Janet Bailey wrote:Is anyone familiar with the comfrey "oil" described by Lesley Bremness on p. 131 of The Complete Book of Herbs? It is made by packing dry comfrey leaves into a dark-colored glass jar and leaving them to age for two years. No other ingredients are added. After two years the "viscous amber liquid with some sediment" is poured off into a smaller container.
I've made this and am using small amounts in a poultice with good results in reducing pain from an old injury. Bremness suggested using the "oil" for "eczema and other skin inflammations."

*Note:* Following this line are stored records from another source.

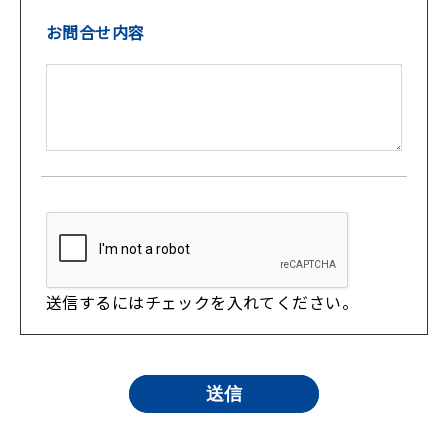
お問合せ内容
送信するにはチェックを入れてください。
送信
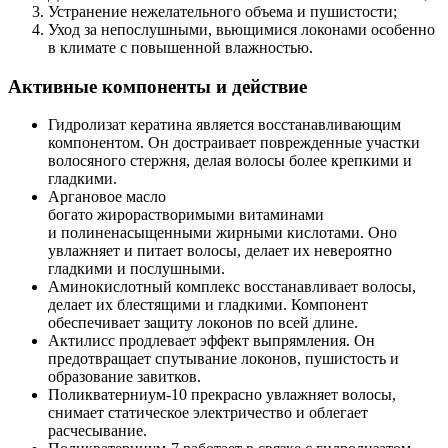
Устранение нежелательного объема и пушистости;
Уход за непослушными, вьющимися локонами особенно
в климате с повышенной влажностью.
Активные компоненты и действие
Гидролизат кератина является восстанавливающим
компонентом. Он достраивает поврежденные участки
волосяного стержня, делая волосы более крепкими и
гладкими.
Аргановое масло
богато жирорастворимыми витаминами
и полиненасыщенными жирными кислотами. Оно
увлажняет и питает волосы, делает их невероятно
гладкими и послушными.
Аминокислотный комплекс восстанавливает волосы,
делает их блестящими и гладкими. Компонент
обеспечивает защиту локонов по всей длине.
Актилисс продлевает эффект выпрямления. Он
предотвращает спутывание локонов, пушистость и
образование завитков.
Поликватерниум-10 прекрасно увлажняет волосы,
снимает статическое электричество и облегает
расчесывание.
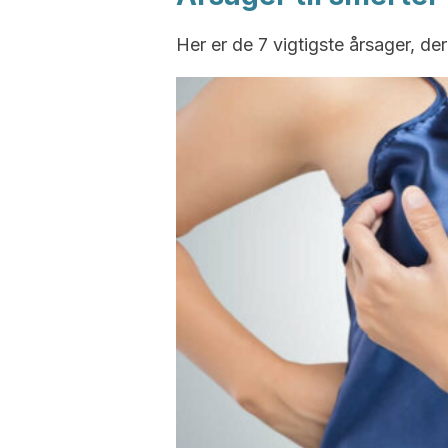
Her er de 7 vigtigste årsager, de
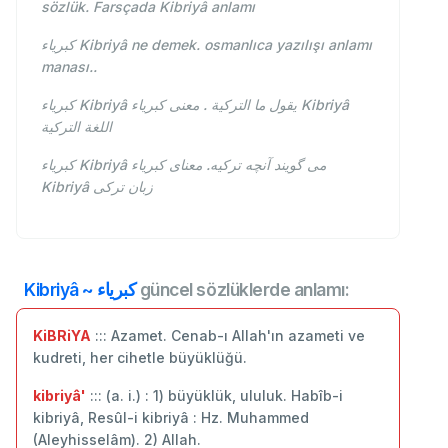
sözlük. Farsçada Kibriyâ anlamı
كبرياء Kibriyâ ne demek. osmanlıca yazılışı anlamı
manası..
كبرياء Kibriyâ يقول ما التركية . معنى كبرياء Kibriyâ
اللغة التركية
كبرياء Kibriyâ می گویند آنچه ترکیه. معنای كبرياء
Kibriyâ زبان ترکی
Kibriyâ ~ كبرياء
güncel sözlüklerde anlamı:
KiBRiYA
::: Azamet. Cenab-ı Allah'ın azameti ve
kudreti, her cihetle büyüklüğü.
kibriyâ'
::: (a. i.) : 1) büyüklük, ululuk. Habîb-i
kibriyâ, Resûl-i kibriyâ : Hz. Muhammed
(Aleyhisselâm). 2) Allah.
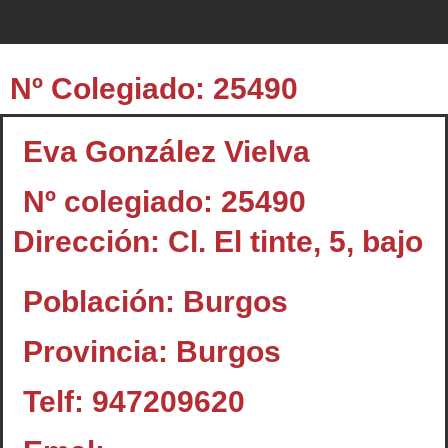
Nº Colegiado: 25490
Eva González Vielva
Nº colegiado: 25490
Dirección: Cl. El tinte, 5, bajo
Población: Burgos
Provincia: Burgos
Telf: 947209620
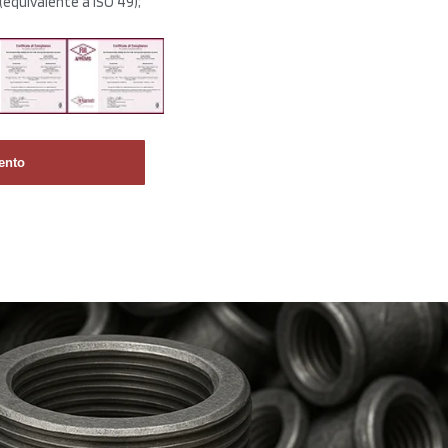
equivalente a ISO 49);
ento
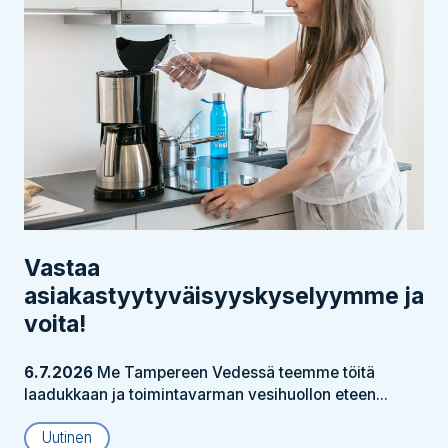
Vastaa
asiakastyytyväisyyskyselyymme ja
voita!
6.7.2026
Me Tampereen Vedessä teemme töitä
laadukkaan ja toimintavarman vesihuollon eteen...
Uutinen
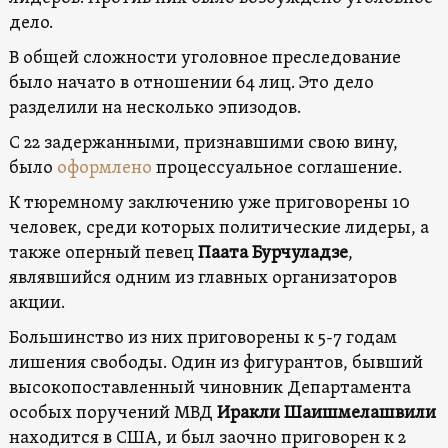
дело.
В общей сложности уголовное преследование
было начато в отношении 64 лиц. Это дело
разделили на несколько эпизодов.
С 22 задержанными, признавшими свою вину,
было
оформлено
процессуальное соглашение.
К тюремному заключению уже приговорены 10
человек, среди которых политические лидеры, а
также оперный певец
Паата Бурчуладзе
,
являвшийся одним из главных организаторов
акции.
Большинство из них приговорены к 5-7 годам
лишения свободы. Один из фигурантов, бывший
высокопоставленный чиновник Департамента
особых поручений МВД
Иракли Шаишмелашвили
находится в США, и был заочно приговорен к 2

I'm curious about why information is not generally available on this method of preparing comfrey. My Internet searches consistently return methods of infusing oil with comfrey rather than on using 100% comfrey in this fermentation(?) method. Could the method Lesley Bremness described be an older, traditional way to prepare comfrey?
Has anyone else tried preparing comfrey this way or does anyone have information on this method? Could this method be used for other herbs?
Anne Miller wrote: What oil did you use?
I would assume olive oil would be a good choice. An oil that will go rancid would not be a good choice, like maybe coconut oil or sunflower seed oil.
Anne Miller wrote:Thanks, Joy
Thant makes sense since it is 100% comfrey. Do it have an oil feel?